Yes, I stormed away from the supper table after you implied for about the tenth time that I'm an ungrateful, selfish person who never does anything nice for anyone because I just don't care that maybe those other people have done nice things for me. For fuck's sake, if you were me, you probably would have done the same thing.
Between you nagging me about every goddamn thing I'm packing, or not packing, or how many boxes I've packed, or how much stuff I have, the root canal I'm having Thursday that I'm totally terrified and freaking out about, and all the other stuff you think I have all the time in the world to do when you expect that, once I'm done packing, my room will be spotless and have not a paper out of place or a dust mote on anything, I'm more than a little stressed and annoyed with you already.
I'm fucking 21. I don't need you to goddamn babysit me or monitor me. I'm packing what I need and what I want, and I don't fucking care if you think it's too much because you aren't going to carry a damn pound of it so what does it fucking matter? I am going to thank everyone who gave me birthday presents and if you don't approve of how I choose to do it, I don't fucking care.

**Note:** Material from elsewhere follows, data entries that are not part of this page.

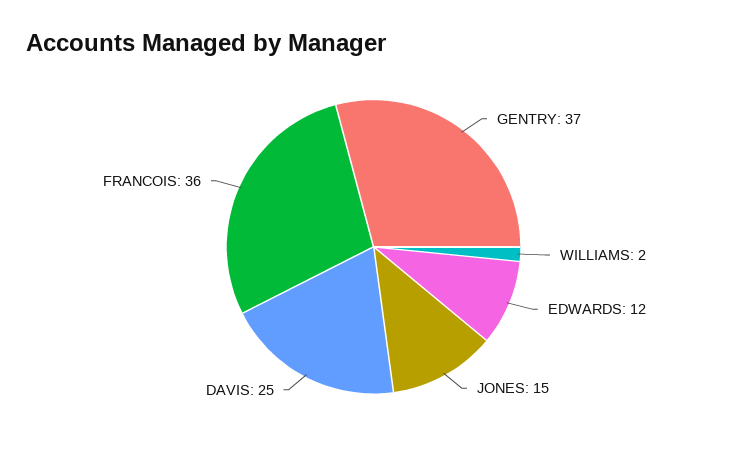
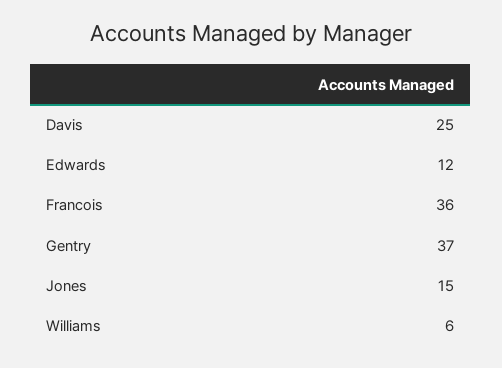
WILLIAMS: 2 -> 6

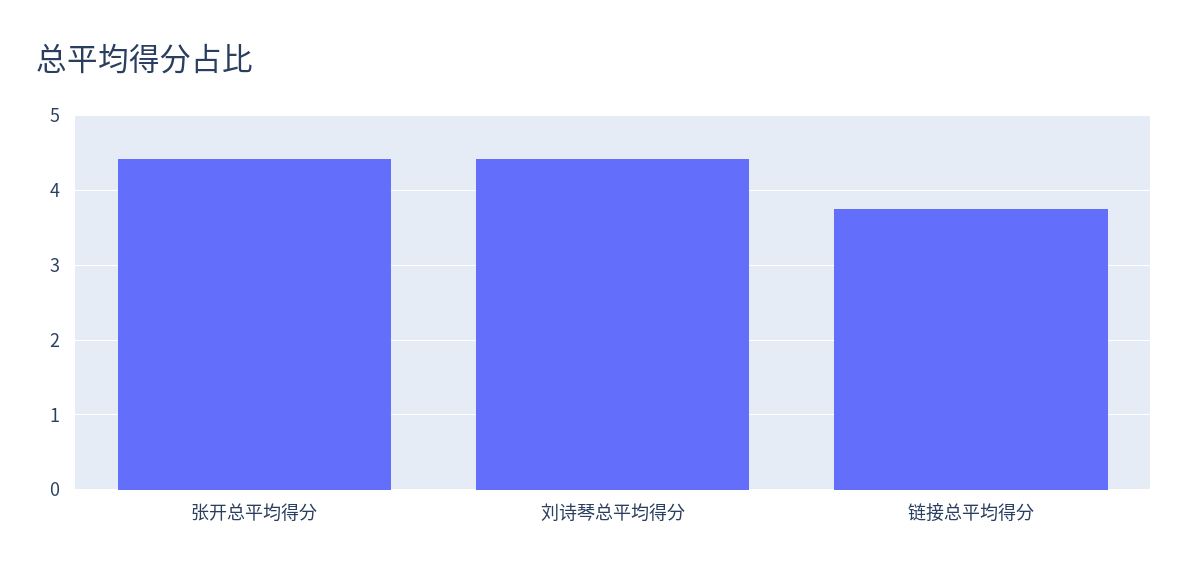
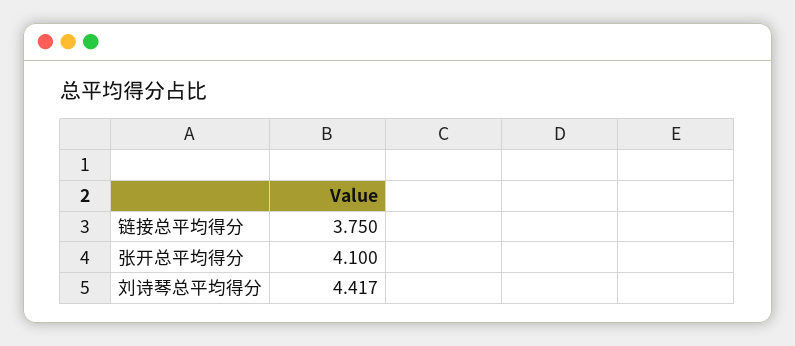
张开总平均得分: 4.4 -> 4.1

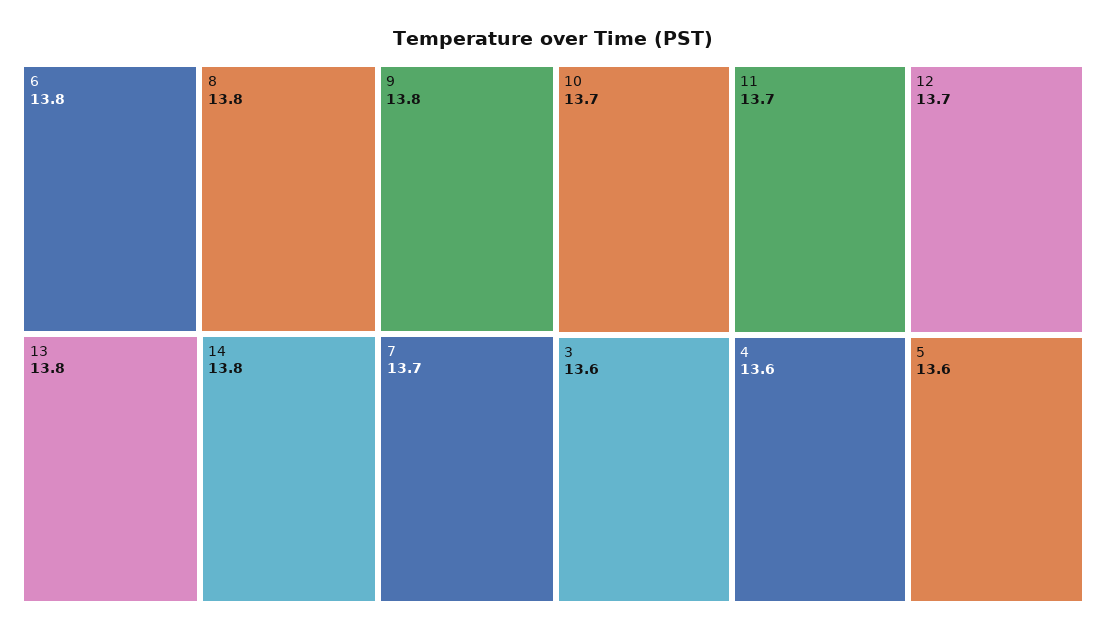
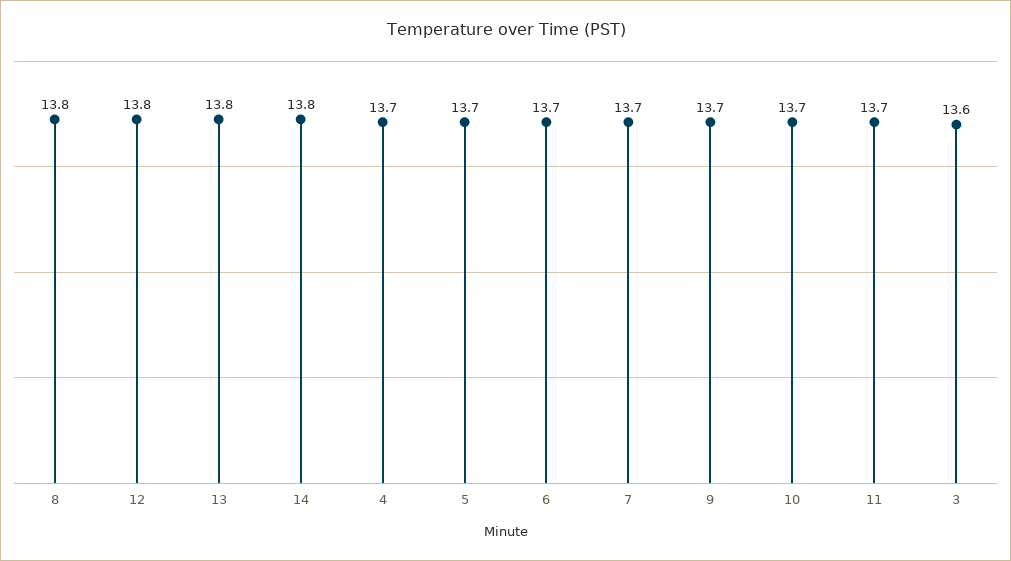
6: 13.8 -> 13.7
9: 13.8 -> 13.7
12: 13.7 -> 13.8
4: 13.6 -> 13.7
5: 13.6 -> 13.7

Yes, I am going to take all 15mg of diazepam that my dentist prescribed me for my root canal on Thursday. I don't care if the ER doc that you talked to says that's enough to do a colonoscopy on. I know what I need, and I need to not have a panic attack while having a root canal, and considering that a regular old filling makes me hyperventilate and pretty much have a panic attack, I think I'm going to stick with taking my 15mg, thanks but no thanks for you nosing into my business. I did do my research and I know just how much 15mg of diazepam is, thank you.